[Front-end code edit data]
►
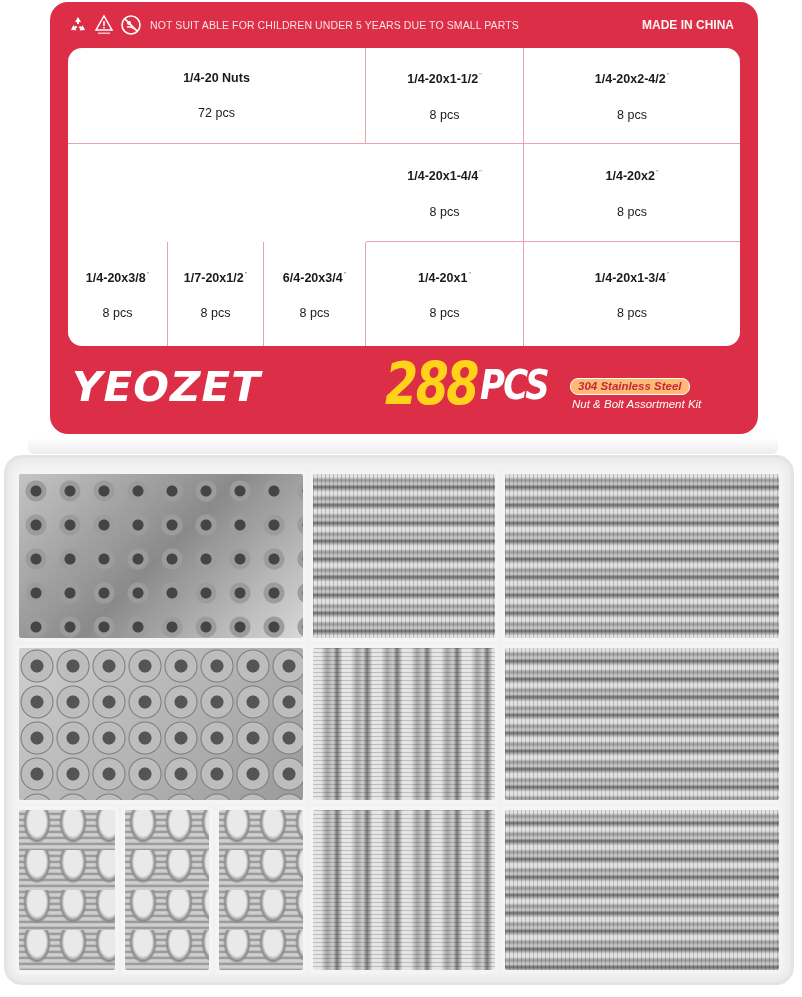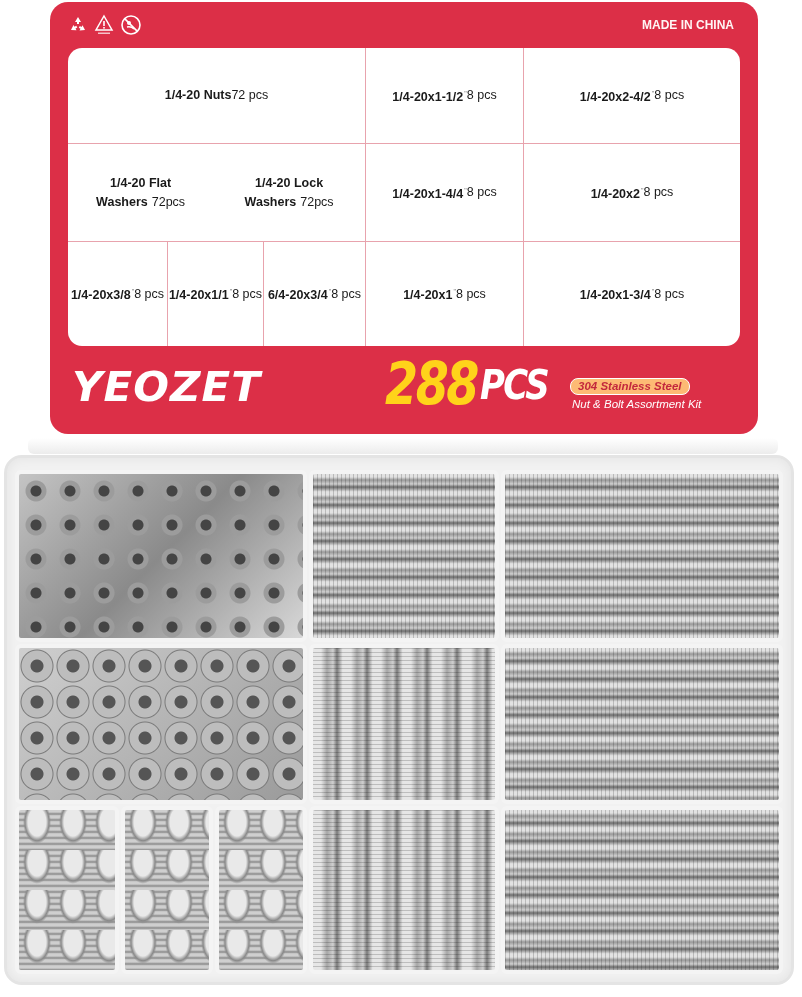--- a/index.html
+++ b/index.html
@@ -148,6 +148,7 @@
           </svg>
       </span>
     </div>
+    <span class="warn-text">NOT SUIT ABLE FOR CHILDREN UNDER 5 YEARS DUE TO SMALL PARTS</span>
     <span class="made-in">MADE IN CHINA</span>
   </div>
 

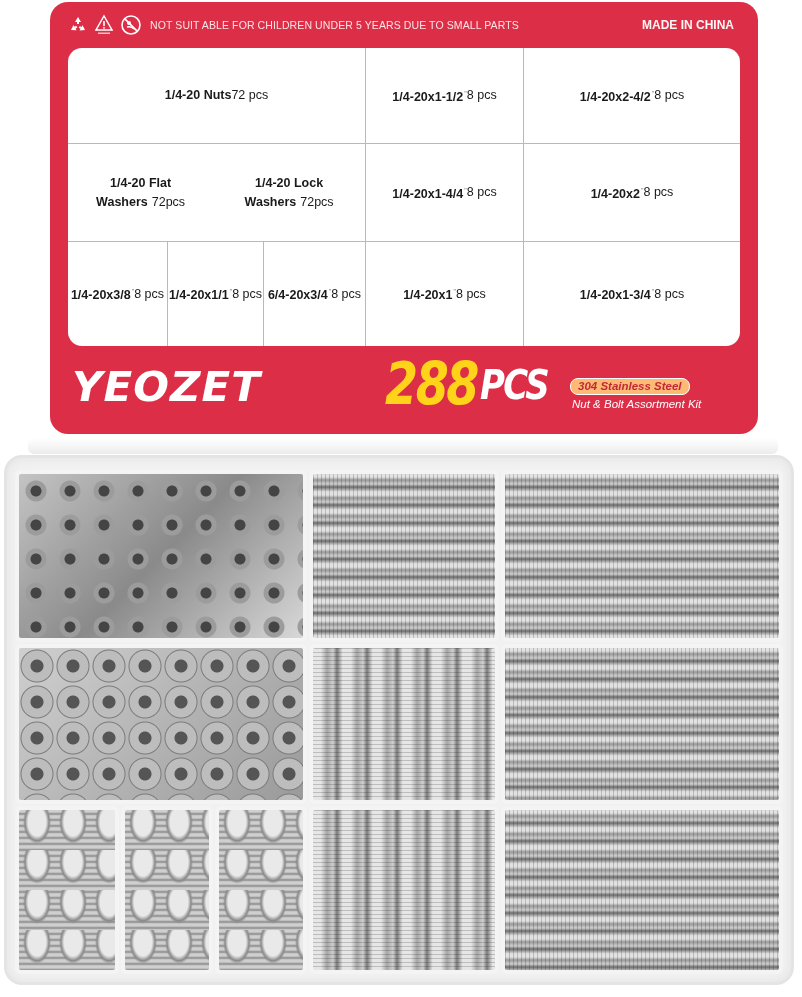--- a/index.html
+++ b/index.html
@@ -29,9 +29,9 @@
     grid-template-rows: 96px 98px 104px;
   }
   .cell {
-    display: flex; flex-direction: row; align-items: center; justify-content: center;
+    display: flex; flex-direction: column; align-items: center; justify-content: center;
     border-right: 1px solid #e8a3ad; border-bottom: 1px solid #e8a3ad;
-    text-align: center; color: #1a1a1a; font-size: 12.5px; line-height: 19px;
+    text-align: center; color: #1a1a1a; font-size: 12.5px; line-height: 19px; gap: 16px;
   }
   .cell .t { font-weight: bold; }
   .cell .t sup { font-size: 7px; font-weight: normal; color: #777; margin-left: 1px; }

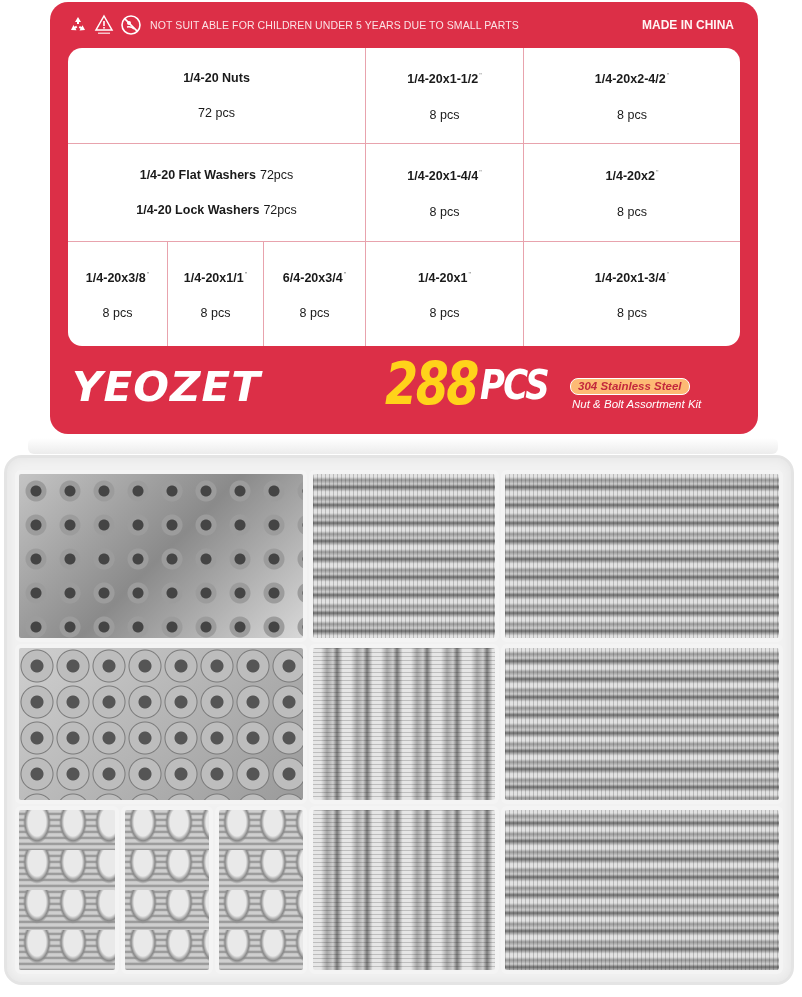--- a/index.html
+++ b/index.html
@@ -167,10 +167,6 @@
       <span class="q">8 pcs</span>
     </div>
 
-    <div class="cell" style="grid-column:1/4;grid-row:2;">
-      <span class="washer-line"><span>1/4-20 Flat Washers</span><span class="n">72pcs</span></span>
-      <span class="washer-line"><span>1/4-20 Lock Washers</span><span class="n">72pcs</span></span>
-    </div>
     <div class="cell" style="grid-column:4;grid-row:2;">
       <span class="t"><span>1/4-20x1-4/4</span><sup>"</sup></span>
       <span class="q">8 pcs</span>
◄
►
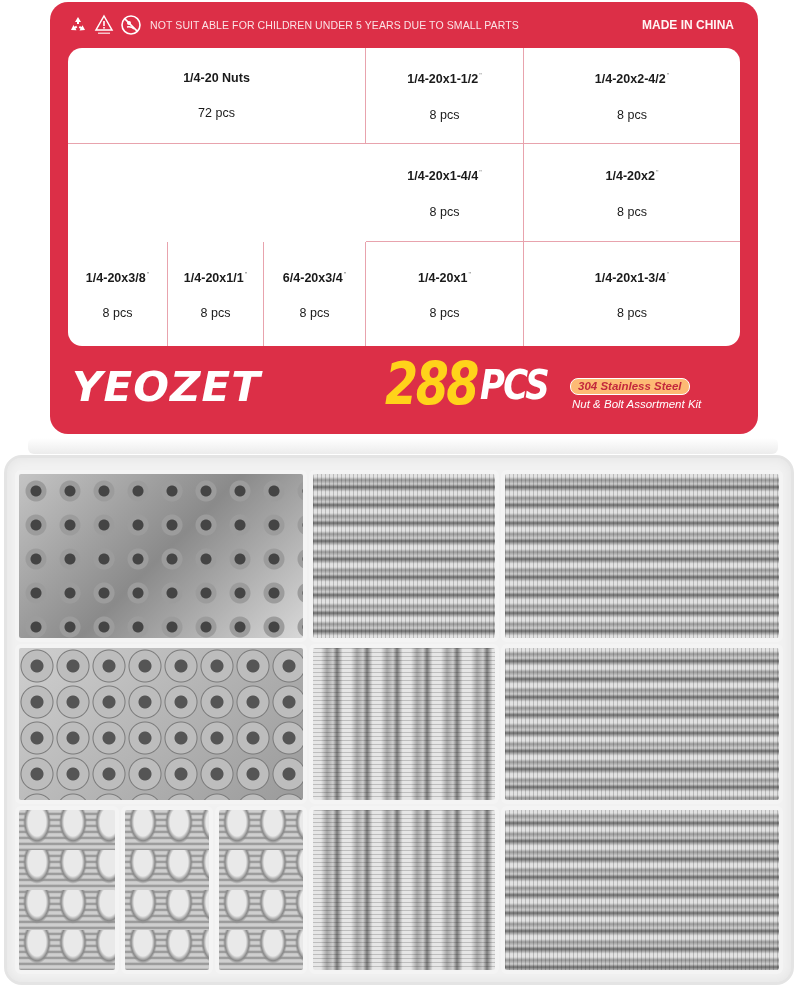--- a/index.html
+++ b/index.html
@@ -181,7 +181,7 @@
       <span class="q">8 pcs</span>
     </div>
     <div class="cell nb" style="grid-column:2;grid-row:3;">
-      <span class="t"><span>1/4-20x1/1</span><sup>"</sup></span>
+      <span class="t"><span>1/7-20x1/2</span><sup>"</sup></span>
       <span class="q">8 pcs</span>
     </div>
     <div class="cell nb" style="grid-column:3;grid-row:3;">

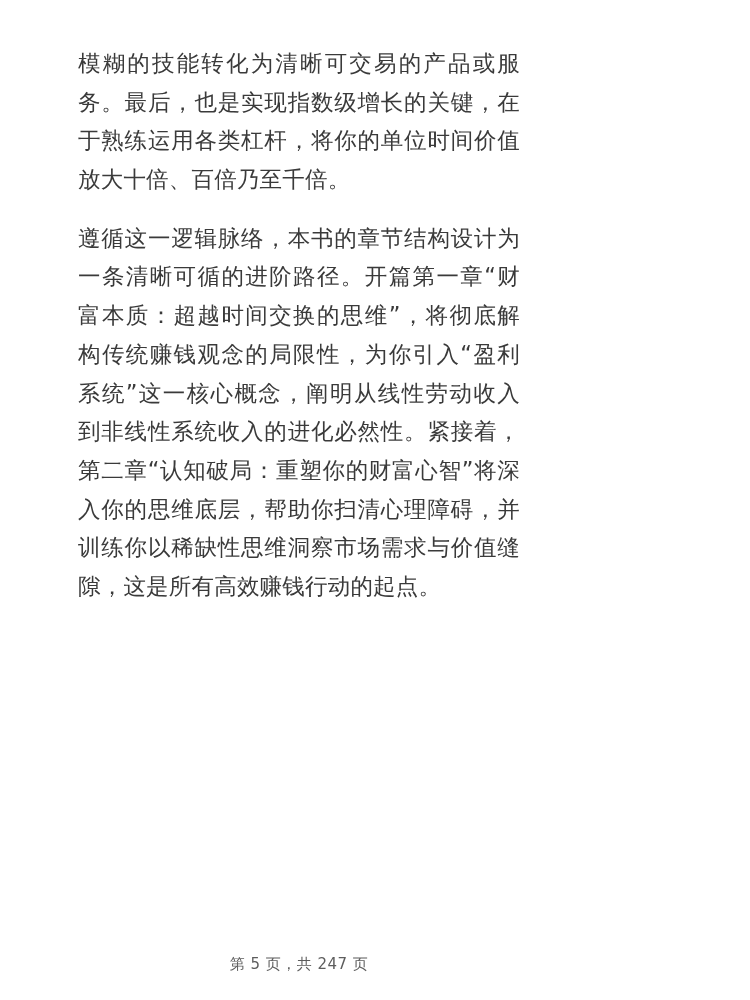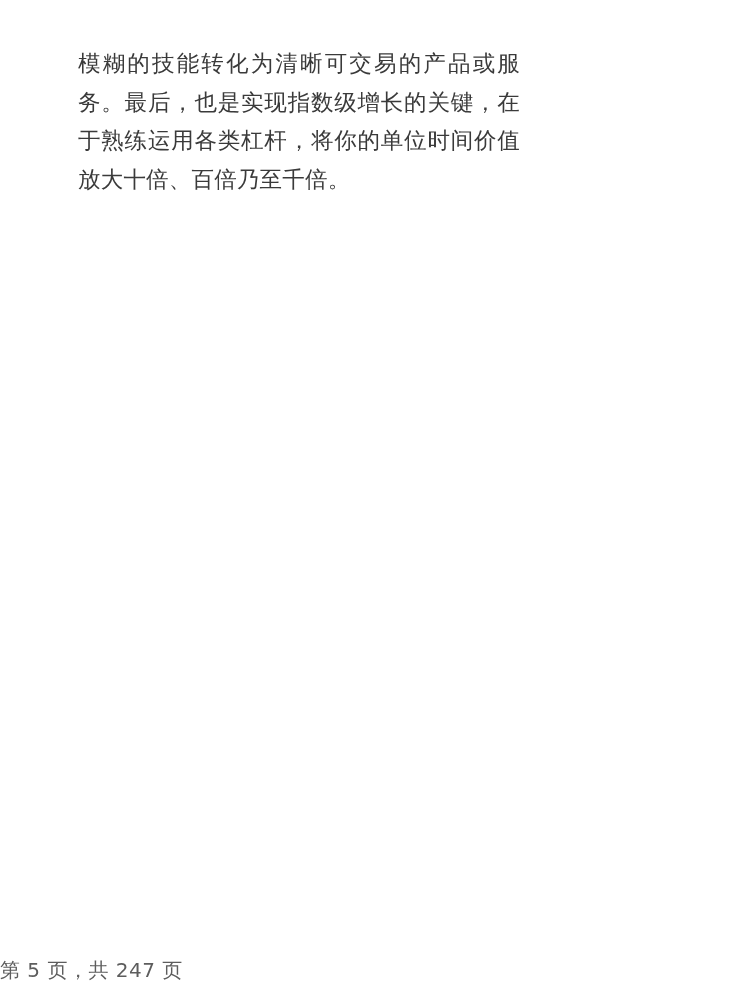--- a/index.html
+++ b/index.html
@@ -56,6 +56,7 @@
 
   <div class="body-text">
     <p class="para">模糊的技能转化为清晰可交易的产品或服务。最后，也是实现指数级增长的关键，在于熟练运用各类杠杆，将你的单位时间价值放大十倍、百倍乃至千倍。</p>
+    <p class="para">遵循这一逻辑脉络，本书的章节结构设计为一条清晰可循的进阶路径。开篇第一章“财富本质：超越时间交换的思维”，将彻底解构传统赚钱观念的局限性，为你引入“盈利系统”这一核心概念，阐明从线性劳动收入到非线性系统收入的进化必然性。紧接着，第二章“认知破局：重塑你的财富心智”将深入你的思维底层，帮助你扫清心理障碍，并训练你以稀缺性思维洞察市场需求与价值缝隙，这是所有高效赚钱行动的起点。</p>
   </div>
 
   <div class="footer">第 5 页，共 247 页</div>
◄
►
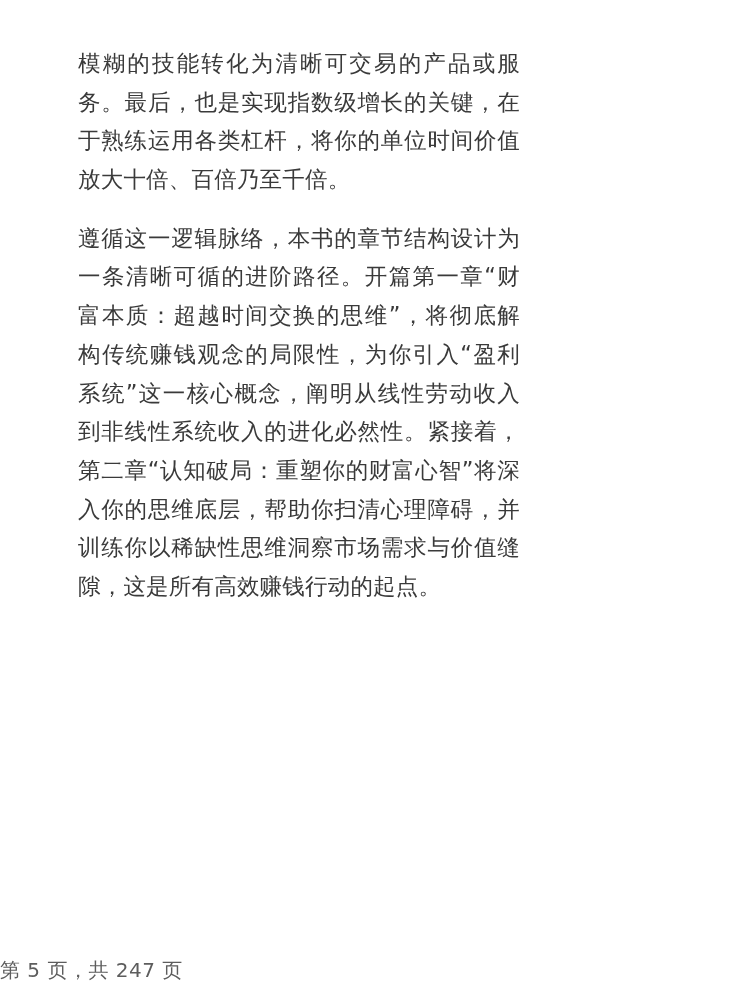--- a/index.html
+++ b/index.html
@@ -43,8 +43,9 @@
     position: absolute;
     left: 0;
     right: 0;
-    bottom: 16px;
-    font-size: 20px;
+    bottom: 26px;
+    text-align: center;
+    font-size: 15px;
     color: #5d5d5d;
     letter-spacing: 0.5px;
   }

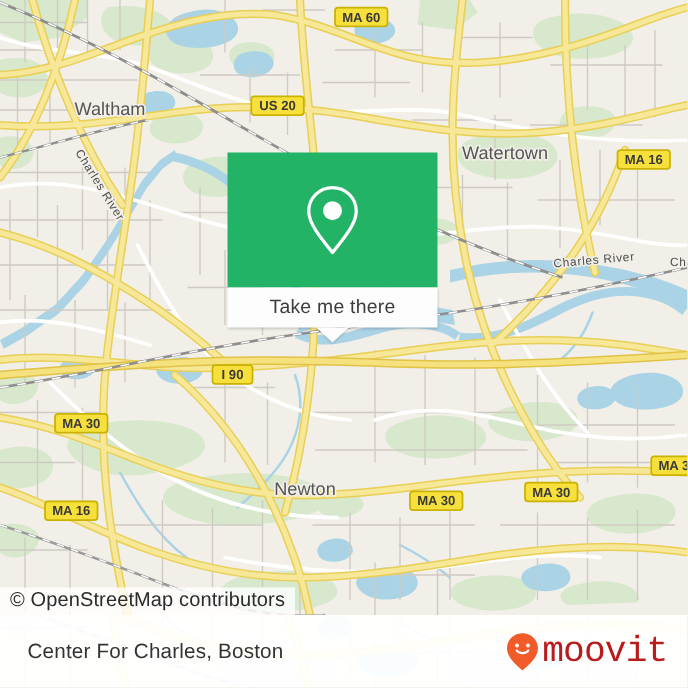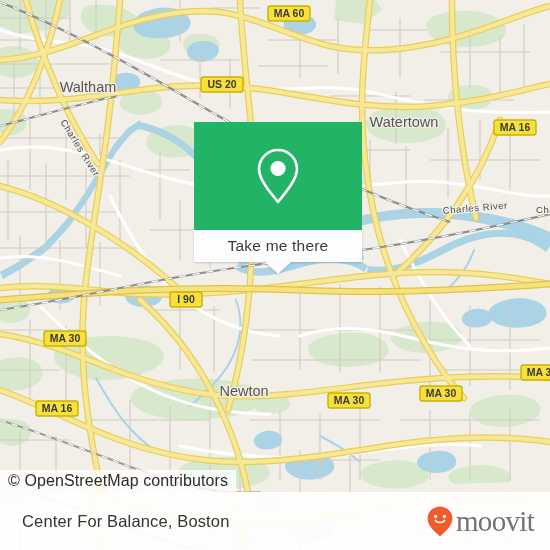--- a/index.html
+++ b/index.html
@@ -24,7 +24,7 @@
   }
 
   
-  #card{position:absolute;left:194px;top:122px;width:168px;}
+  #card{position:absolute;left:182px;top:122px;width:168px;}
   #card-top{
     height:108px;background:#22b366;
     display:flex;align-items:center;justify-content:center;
◄
> _EXERCISE OBJECTIVE_: If a line in the records contains the string "items", copy it out.

> _SOLUTION FOR THIS PROBLEM_:
-    display: flex; flex-direction: row; align-items: center; justify-content: center;
+    display: flex; flex-direction: column; align-items: center; justify-content: center;
     display:flex;align-items:center;justify-content:center;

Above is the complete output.